Les turbulences sont des mouvements d’air d’intensité variable qui secouent un aéronef en vol. Les causes dépendent de différents facteurs météorologiques. Elles peuvent avoir lieux aussi bien à basse qu’à haute altitude.
En aéronautique, le terme de turbulence s’applique aux mouvements de l’air qui chahutent et secouent un aéronef en vol, mais aussi ceux qui peuvent affecter les avions dans les plus basses couches de l'atmosphère, lors des phases plus délicates de décollage et d’atterrissage. Ces mouvements sont de l’ordre de 1 m à 1 km environ et d’une durée de l’ordre de la seconde ou de plusieurs minutes. Les turbulences de très petites échelles génèrent des secousses, qui ne peuvent pas se corriger. Elles ne gênent pas beaucoup l’évolution de l’aéronef et ne représentent qu’une source d’inconfort pour les passagers. Dans le cas de mouvements d’air de grande taille (grande longueur d’onde), c’est tout l’aéronef qui bouge, sans secousses et sans contraintes exagérées sur sa structure. Le pilote aura le temps de monter, de descendre ou de changer de cap et ainsi d’éviter des effets indésirables. Entre ces deux extrêmes, la taille des turbulences provoque du tangage et des roulis qui augmentent les risques de dégâts de la structure. Le type de mouvements qui peut exercer une force violente et non-uniforme sur la surface des aéronefs est à peu près de la taille des aéronefs. À noter qu’en aéronautique, les hauteurs s'expriment usuellement en pieds (ft). Pour la force des mouvements turbulents et des ascendances thermiques, on utilise des mètres par seconde (m/s).

++++++++++++++++++++

• Action à mener a: Recopiez sans rien changer la partie des enregistrements qui commence au début de ceux-ci et se termine à la ligne contenant « 3) rear passenger seat », cette ligne comprise. N'incluez pas les images dans votre réponse.

++++++++++++++++++++

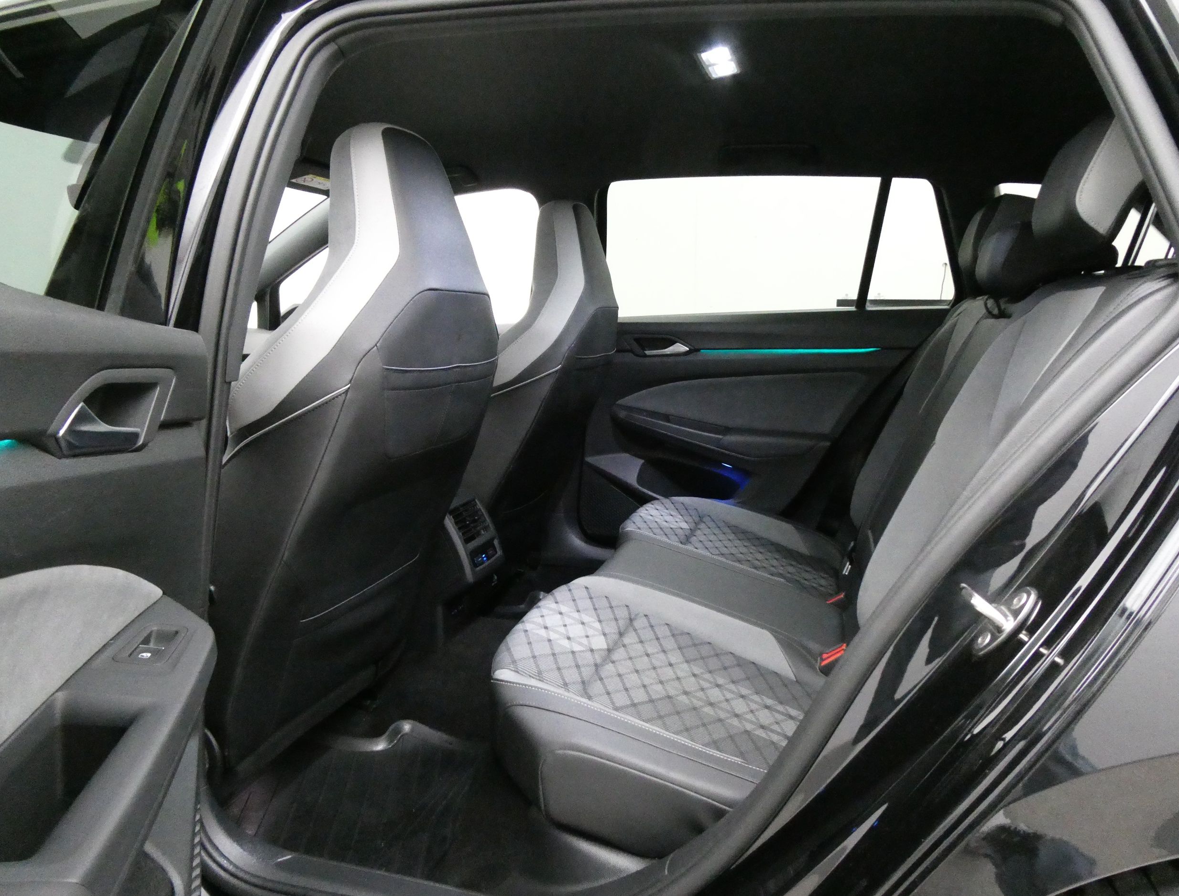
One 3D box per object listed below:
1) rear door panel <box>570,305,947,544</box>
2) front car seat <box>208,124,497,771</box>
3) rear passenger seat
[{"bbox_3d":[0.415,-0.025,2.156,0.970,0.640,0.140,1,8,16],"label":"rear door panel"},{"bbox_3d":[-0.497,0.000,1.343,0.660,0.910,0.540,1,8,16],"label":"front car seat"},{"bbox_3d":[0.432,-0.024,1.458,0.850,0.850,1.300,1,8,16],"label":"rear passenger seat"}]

++++++++++++++++++++

• Action à mener b: Prolongez le texte sur les turbulences en aéronautique à partir de sa dernière phrase.

• Réponse rédigée a:
One 3D box per object listed below:
1) rear door panel <box>570,305,947,544</box>
2) front car seat <box>208,124,497,771</box>
3) rear passenger seat

• Réponse rédigée b:
Les effets des turbulences sur un aéronef vont dépendre de sa taille, de son poids et de sa vitesse. Il existe une échelle d’intensité des turbulences (échelle OACI) qui décrit les effets ressentis, la variation de vitesse de l’avion et l’accélération verticale subie par l’aéronef.
Les turbulences atmosphériques apparaissent subitement et souvent de manière imprévue lorsque le vent change brusquement de force et/ou de direction. Ces changements sont appelés cisaillement du vent (en anglais « wind shear »). Le cisaillement du vent produit des volutes et des tourbillons qui génèrent des turbulences pour les aéronefs. Dans ces situations les composantes verticales du vent (ascendances, mouvements descendants) jouent un rôle important dans la production de turbulences. Ces écoulements turbulents sont le plus souvent liés aux vitesses élevées du vent et surtout aux variations importantes de la vitesse et ou de la direction vent sur de courtes distances verticales. C'est notamment le cas en altitude à proximité du jet stream (ou courant jet).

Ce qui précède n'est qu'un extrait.